* Explore the material:
• a. For each of the statements (i), (ii), and (iii), say yes or no to whether it agrees with the C++ text below, and back each answer with the deciding words from that text, quoted with no changes. (i) In Stack Overflow's 2019 statistics, C++ placed 9th among the most used programming languages. (ii) Among professional developers, C++ was the eighth most used programming language. (iii) According to the C++ text, the user is the one who decides whether the advantages of programming in C++ outweigh the disadvantages.
• b. Copy out the part of the C++ text below starting with "Considering everything thus" and going on through "code in C++.".

* Text block:
Considering everything thus far, the user ultimately decides whether the advantages outweigh the disadvantages of programming using C++.

Coding Examples

C++ emphasizes readability for the user. This means that the code is easy to understand for non-programmers and programmers alike, below code in C++.

if ( TRUE ) {

Execute the next statement


If ( 3 >= 0 ) {

cout<<”Three is greater than zero.”


for ( variable initialization; condition; variable increment) {

Execute statement(s) while the condition is true


for( int a = 5; a > 0; a = a — 1) {

cout << “Value of a: “ << a << end1;


Trends and Statistics

According to Stack Overflow’s insight statistics from 2019, C++ was one of the top ten most used programming languages. More specifically, it came in at 9th place, with 23.5% of 87,354 total responses. C++ was the tenth most used programming language among professional developers at 20.4% of 72,525 total responses. All in all, the top ten most used programming languages are the same. As displayed in the graphs below, the common top ten programming languages include JavaScript, SQL, Python, Java, Bash/Shell/PowerShell, C#, PHP, C++, and TypeScript.

* Records supplied:

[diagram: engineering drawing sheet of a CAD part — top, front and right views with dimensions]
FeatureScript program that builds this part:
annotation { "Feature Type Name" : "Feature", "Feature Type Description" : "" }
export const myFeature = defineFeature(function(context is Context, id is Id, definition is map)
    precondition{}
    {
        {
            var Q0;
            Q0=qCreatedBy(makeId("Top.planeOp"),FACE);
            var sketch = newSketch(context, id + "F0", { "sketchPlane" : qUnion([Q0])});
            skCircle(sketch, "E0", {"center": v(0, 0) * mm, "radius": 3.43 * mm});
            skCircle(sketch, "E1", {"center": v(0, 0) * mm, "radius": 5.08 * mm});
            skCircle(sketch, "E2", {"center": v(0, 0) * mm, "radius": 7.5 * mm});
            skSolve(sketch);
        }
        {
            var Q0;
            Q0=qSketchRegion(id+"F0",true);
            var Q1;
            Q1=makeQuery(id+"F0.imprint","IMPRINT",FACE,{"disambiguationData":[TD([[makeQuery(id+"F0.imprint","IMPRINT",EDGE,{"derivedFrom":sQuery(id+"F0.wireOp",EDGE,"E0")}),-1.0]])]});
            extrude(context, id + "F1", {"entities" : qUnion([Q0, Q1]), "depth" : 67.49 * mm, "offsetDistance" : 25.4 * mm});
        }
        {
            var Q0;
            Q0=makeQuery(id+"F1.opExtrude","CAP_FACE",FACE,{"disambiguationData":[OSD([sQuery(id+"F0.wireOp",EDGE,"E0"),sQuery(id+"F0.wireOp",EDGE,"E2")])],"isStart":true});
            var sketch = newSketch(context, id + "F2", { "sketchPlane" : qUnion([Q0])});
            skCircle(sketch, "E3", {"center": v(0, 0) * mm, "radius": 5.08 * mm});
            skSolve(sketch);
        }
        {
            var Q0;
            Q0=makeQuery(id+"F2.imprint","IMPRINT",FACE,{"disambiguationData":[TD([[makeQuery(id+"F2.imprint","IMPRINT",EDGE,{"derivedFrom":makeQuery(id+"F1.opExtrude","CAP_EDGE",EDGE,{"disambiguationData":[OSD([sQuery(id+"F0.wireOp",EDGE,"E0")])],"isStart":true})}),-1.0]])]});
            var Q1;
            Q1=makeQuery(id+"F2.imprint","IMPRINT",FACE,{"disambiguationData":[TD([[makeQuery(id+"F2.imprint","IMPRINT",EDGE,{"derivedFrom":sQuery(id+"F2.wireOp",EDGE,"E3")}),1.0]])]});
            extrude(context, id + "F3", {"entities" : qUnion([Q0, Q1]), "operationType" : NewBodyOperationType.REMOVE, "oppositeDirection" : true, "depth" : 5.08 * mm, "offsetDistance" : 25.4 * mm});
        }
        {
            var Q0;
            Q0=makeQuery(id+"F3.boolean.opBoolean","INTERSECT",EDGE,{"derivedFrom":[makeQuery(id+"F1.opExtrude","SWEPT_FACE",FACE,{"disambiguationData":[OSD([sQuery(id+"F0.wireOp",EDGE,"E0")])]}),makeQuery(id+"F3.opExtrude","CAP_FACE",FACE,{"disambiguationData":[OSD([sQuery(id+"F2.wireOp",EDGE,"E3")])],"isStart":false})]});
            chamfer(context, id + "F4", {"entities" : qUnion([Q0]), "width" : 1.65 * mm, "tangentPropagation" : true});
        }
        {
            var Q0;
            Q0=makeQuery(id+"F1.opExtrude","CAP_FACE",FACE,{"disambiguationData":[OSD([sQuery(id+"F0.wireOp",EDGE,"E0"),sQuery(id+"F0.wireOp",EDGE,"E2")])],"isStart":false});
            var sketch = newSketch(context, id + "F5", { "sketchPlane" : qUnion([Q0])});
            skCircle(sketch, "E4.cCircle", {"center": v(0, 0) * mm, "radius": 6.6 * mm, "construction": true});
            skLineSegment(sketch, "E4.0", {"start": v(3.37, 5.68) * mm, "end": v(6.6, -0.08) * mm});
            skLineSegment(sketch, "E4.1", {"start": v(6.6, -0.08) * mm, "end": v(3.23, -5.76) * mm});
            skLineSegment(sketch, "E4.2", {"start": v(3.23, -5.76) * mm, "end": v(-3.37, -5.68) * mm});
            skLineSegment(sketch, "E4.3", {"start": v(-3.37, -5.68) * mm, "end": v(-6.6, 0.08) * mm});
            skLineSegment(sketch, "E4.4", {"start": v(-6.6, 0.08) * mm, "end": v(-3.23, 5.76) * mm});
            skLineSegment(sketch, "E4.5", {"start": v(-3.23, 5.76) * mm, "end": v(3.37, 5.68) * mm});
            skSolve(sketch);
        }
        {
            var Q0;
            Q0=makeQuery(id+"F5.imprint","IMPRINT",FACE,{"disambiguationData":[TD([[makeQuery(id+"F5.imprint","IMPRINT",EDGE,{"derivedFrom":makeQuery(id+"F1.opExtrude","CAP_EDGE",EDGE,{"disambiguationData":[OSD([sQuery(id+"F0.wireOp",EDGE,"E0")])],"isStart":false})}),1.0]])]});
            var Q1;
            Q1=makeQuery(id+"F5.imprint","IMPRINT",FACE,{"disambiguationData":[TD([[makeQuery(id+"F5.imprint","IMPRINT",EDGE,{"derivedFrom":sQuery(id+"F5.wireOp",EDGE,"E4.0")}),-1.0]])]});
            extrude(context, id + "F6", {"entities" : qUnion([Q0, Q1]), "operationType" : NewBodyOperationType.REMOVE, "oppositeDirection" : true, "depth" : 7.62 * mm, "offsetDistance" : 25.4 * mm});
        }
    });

* Solved problems:
• a.
(i) Yes: "More specifically, it came in at 9th place, with 23.5% of 87,354 total responses."
(ii) No: "C++ was the tenth most used programming language among professional developers at 20.4% of 72,525 total responses."
(iii) Yes: "the user ultimately decides whether the advantages outweigh the disadvantages of programming using C++."

• b.
Considering everything thus far, the user ultimately decides whether the advantages outweigh the disadvantages of programming using C++.

Coding Examples

C++ emphasizes readability for the user. This means that the code is easy to understand for non-programmers and programmers alike, below code in C++.